【4話】ミアと仲良くなる
「「ごちそうさまでした」」
クッキーを食べ終えた私とミアは、声を揃えて挨拶をする。
「おいしかった?」
ミアに聞いてみれば、
「うん!」
それはもう大きく頷いてくれた。
満足してくれたみたいだ。嬉しい
「よかったわ。また一緒に作りましょうね」
「わーい!」
……あれ?
なんか私たち、ものすごく仲良くなってない?
ミアと仲良くなるという目的は成功――いや、大成功と言っていいだろう。
キッチンに広がる和気あいあいとした雰囲気に、私は確信する。
気分転換が目的で始めたクッキー作りは、まさかの形で目的を叶えてくれた。
「片付けは私がやるから、ミアはもう戻って――ん? どうしたの?」
ミアが私のドレスの裾を指でつまんだ。
上目遣いに見上げてくる。
なにこの生き物!?
かわいすぎるんだけど!!
暴力的なまでのかわいさに卒倒しそうになるも、私はなんとか踏みとどまる。
「バネッサ様はこの後どうするの?」
「うーん……特に決まってないわね。ミアは?」
「お姉ちゃんと遊びたかったんだけど、今日は一日お勉強するからダメって言われたの。
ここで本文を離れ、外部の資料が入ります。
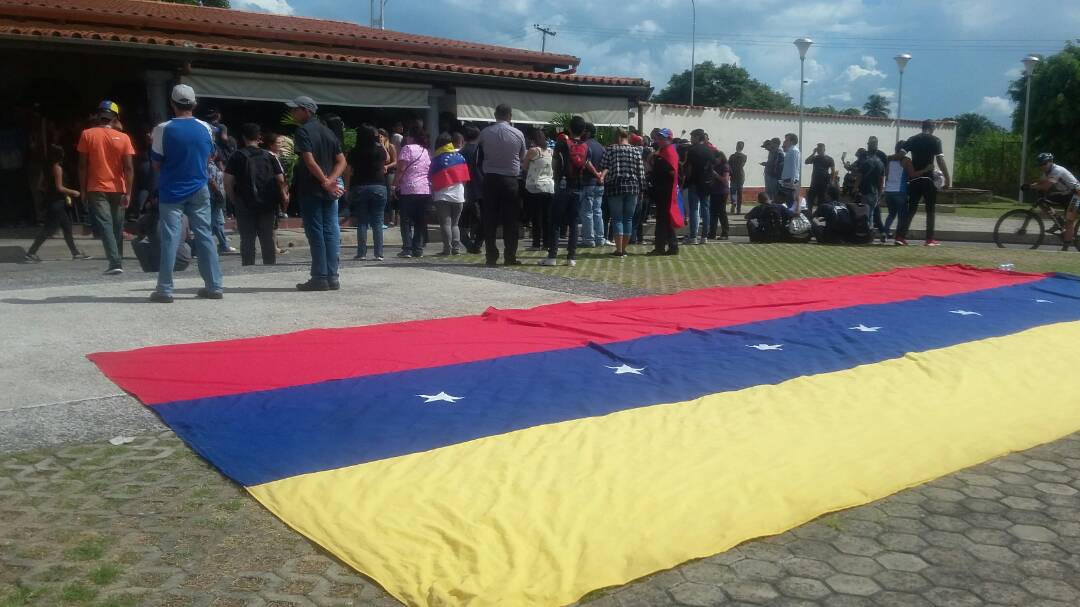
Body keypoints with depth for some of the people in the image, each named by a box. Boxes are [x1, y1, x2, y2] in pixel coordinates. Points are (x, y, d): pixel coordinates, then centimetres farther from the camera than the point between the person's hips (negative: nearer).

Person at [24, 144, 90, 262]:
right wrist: (73, 192, -5)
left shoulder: (47, 167, 11)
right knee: (49, 229, -7)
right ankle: (31, 253, -6)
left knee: (67, 226, 13)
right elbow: (59, 187, -17)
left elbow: (40, 187, 13)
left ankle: (75, 252, 17)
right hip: (56, 202, -9)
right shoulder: (57, 167, -13)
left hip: (50, 200, 9)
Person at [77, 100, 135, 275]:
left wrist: (82, 189, 4)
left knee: (105, 225, -6)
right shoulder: (123, 138, -1)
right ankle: (118, 261, 19)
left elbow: (82, 165, -3)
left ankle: (115, 262, -19)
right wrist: (128, 193, -6)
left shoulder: (87, 134, -2)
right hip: (118, 190, 2)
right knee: (117, 227, 13)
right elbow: (129, 168, -7)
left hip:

だからね……その、バネッサ様と遊びたいな、なんて……」
チラッチラッと私の顔を伺う。
不安そうにおねだりしてくる姿は、控えめに言って世界一かわいい。
首が取れるんじゃないかってぐらいのフルパワーで、私はぶんぶん頷いた。
「やったぁ! それじゃ、お外でかくれんぼしよ!」
「いいわよ。お片づけをしたら一緒にお庭へ行きましょうか」
「ミアも一緒にお片づけする!」
「ありがとう。いい子ね」
頭を優しく撫でてみれば、ミアは嬉しそうに笑う。
純真無垢な笑顔は、天使そのものだ。
こんな素直でいい子に、私はなんて仕打ちを……。
湧き上がった大きな罪悪感に、きつく胸を締め付けられる。
私は居ても立っても居られず、ミアをギュッと抱きしめた。
「今までひどいことばかり言ってごめんなさい」
瞳からはポロポロと涙がこぼれ落ちていく。
きっと今、ミアは困っているに違いない。
早く泣き止まないと。
そうはわかっているけど、目からこぼれ落ちていく雫は次々と溢れて止まってくれない。
「どこか痛いの?」
「うん。心がね……とっても痛いの」
「痛い痛いのとんでけー!!」
今度はミアが私の頭を撫でる。
「これは魔法のおまじない! こうすれば痛くなくなるって、お姉ちゃんが教えてくれたの! ミアがやるのは初めてだけど……元気になった?」
「……ありがとう。おかげでとっても元気が出たわ。もう平気よ」
より強く、ミアを抱きしめる。
このとき私は決めた。
これからは一人の母親としてリーシャとミアに向き合い、しっかりと育てていこう、と。